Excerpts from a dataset
= Beginning of Section =

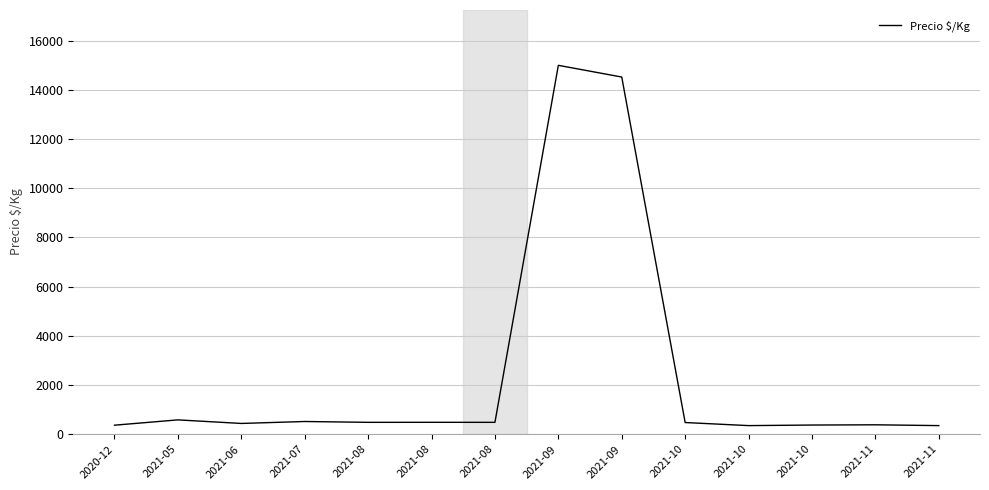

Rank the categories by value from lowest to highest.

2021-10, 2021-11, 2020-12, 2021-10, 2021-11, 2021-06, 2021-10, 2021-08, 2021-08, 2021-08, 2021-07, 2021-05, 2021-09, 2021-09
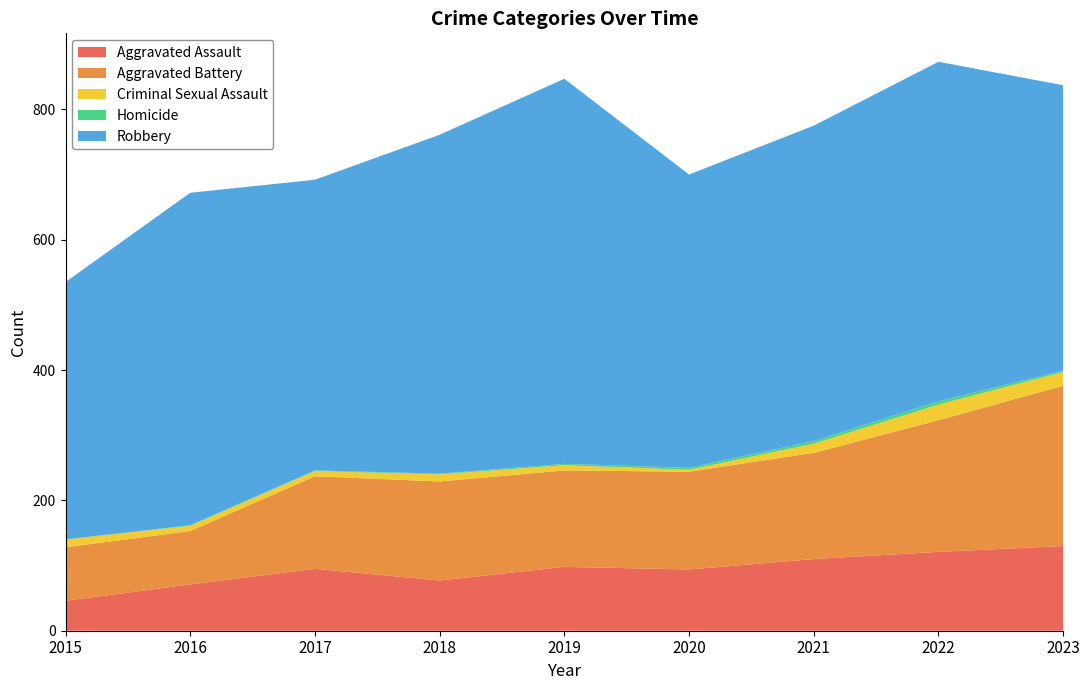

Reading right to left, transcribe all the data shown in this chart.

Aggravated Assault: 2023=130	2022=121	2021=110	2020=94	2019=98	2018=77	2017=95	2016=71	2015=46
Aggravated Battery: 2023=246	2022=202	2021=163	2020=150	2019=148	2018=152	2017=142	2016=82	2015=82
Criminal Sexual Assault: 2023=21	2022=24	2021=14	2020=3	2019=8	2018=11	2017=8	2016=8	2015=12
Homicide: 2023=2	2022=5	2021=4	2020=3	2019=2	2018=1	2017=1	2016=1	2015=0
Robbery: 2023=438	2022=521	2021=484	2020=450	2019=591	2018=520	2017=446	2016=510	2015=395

= End of Section =

• _About this exercise_
Please rewrite all of the records with "chart" changed to "graph" and nothing else altered. Leave the pictures out of your answer.

• _Result of this task_
Rank the categories by value from lowest to highest.

2021-10, 2021-11, 2020-12, 2021-10, 2021-11, 2021-06, 2021-10, 2021-08, 2021-08, 2021-08, 2021-07, 2021-05, 2021-09, 2021-09

Reading right to left, transcribe all the data shown in this graph.

Aggravated Assault: 2023=130	2022=121	2021=110	2020=94	2019=98	2018=77	2017=95	2016=71	2015=46
Aggravated Battery: 2023=246	2022=202	2021=163	2020=150	2019=148	2018=152	2017=142	2016=82	2015=82
Criminal Sexual Assault: 2023=21	2022=24	2021=14	2020=3	2019=8	2018=11	2017=8	2016=8	2015=12
Homicide: 2023=2	2022=5	2021=4	2020=3	2019=2	2018=1	2017=1	2016=1	2015=0
Robbery: 2023=438	2022=521	2021=484	2020=450	2019=591	2018=520	2017=446	2016=510	2015=395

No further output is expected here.